Mr. Clarence Cannon's Precedents of the House of Representatives (VI, 308-311), describes the vote on the previous question on the rule as ``a motion to direct or control the consideration of the subject before the House being made by the Member in charge.'' To defeat the previous question is to give the opposition a chance to decide the subject before the House. Cannon cites the Speaker's ruling of January 13, 1920, to the effect that ``the refusal of the House to sustain the demand for the previous question passes the control of the resolution to the opposition'' in order to offer an amendment. On March 15, 1909, a member of the majority party offered a rule resolution. The House defeated the previous question and a member of the opposition rose to a parliamentary inquiry, asking who was entitled to recognition. Speaker Joseph G. Cannon (R-Illinois) said:
``The previous question having been refused, the gentleman from New York, Mr. Fitzgerald, who had asked the gentleman to yield to him for an amendment, is entitled to the first recognition.''
The Republican majority may say ``the vote on the previous question is simply a vote on whether to proceed to an immediate vote on adopting the resolution . . . [and] has no substantive legislative or policy implications whatsoever.'' But that is not what they have always said. Listen to the Republican Leadership Manual on the Legislative Process in the United States House of Representatives, (6th edition, page 135). Here's how the Republicans describe the previous question vote in their own manual: ``Although it is generally not possible to amend the rule because the majority Member controlling the time will not yield for the purpose of offering an amendment, the same result may be achieved by voting down the previous question on the rule. . . . When the motion for the previous question is defeated, control of the time passes to the Member who led the opposition to ordering the previous question. That Member, because he then controls the time, may offer an amendment to the rule, or yield for the purpose of amendment.''
In Deschler's Procedure in the U.S. House of Representatives, the subchapter titled ``Amending Special Rules'' states: ``a refusal to order the previous question on such a rule [a special rule reported from the Committee on Rules] opens the resolution to amendment and further debate.'' (Chapter 21, section 21.2) Section 21.3 continues:
``Upon rejection of the motion for the previous question on a resolution reported from the Committee on Rules, control shifts to the Member leading the opposition to the previous question, who may offer a proper amendment or motion and who controls the time for debate thereon.''
Clearly, the vote on the previous question on a rule does have substantive policy implications. It is one of the only available tools for those who oppose the Republican majority's agenda and allows those with alternative views the opportunity to offer an alternative plan.
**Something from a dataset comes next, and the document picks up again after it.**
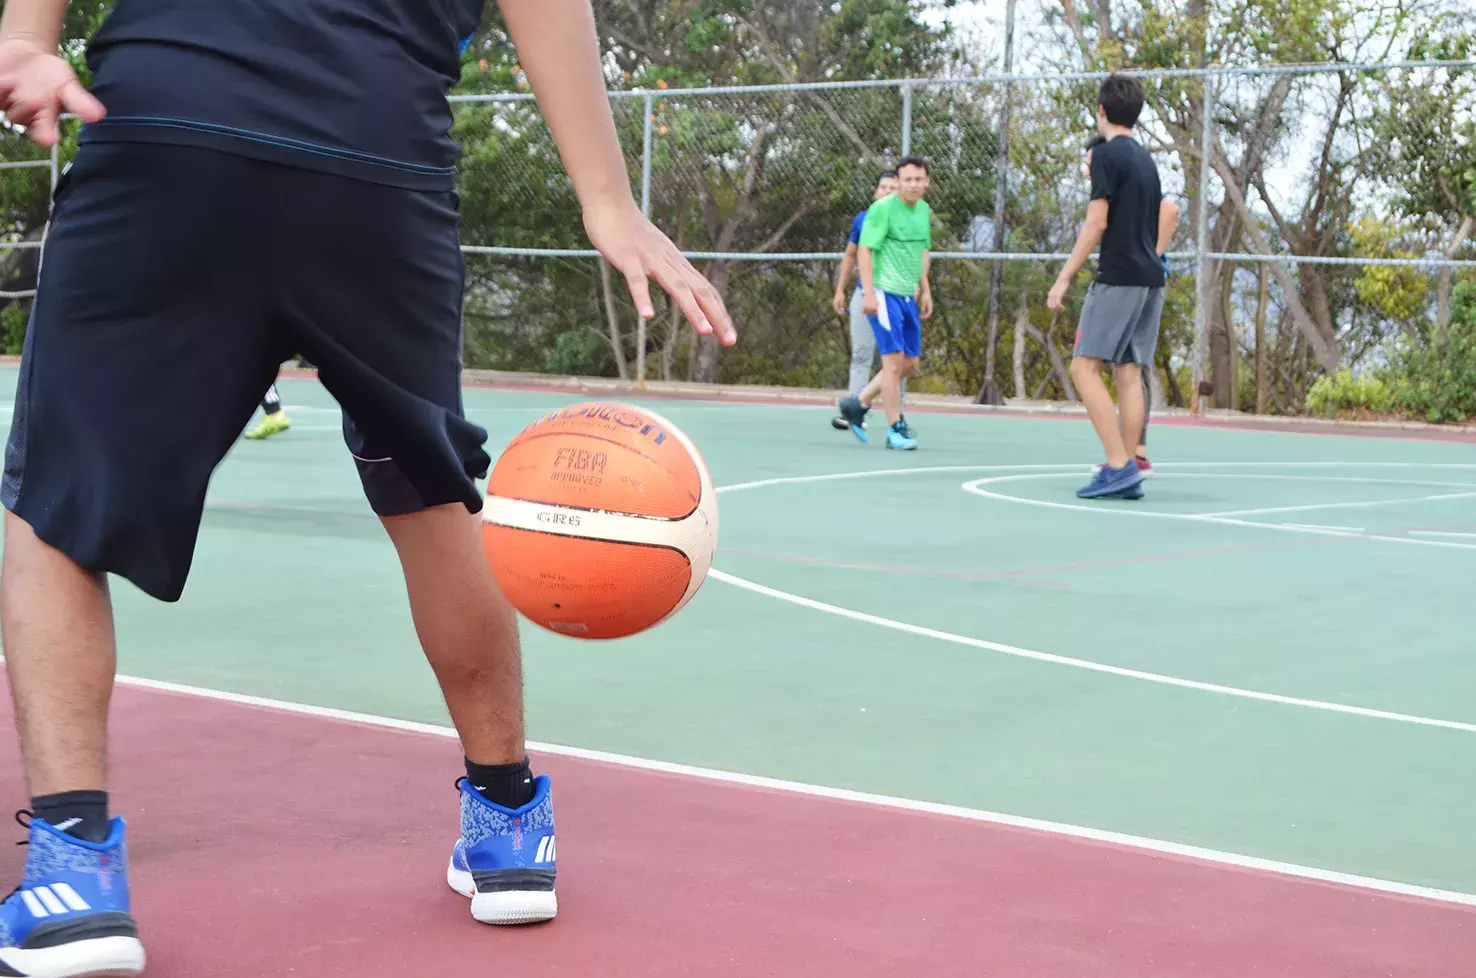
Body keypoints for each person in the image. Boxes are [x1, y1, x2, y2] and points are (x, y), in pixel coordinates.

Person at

Mr. BURGESS. Mr. Speaker, I yield back the balance of my time, and I move the previous question on the resolution.
The SPEAKER pro tempore. The question is on ordering the previous question.
The question was taken; and the Speaker pro tempore announced that the ayes appeared to have it.
Mr. POLIS. Mr. Speaker, on that I demand the yeas and nays.
The yeas and nays were ordered.
The SPEAKER pro tempore. Pursuant to clause 8 of rule XX, further proceedings on this question will be postponed.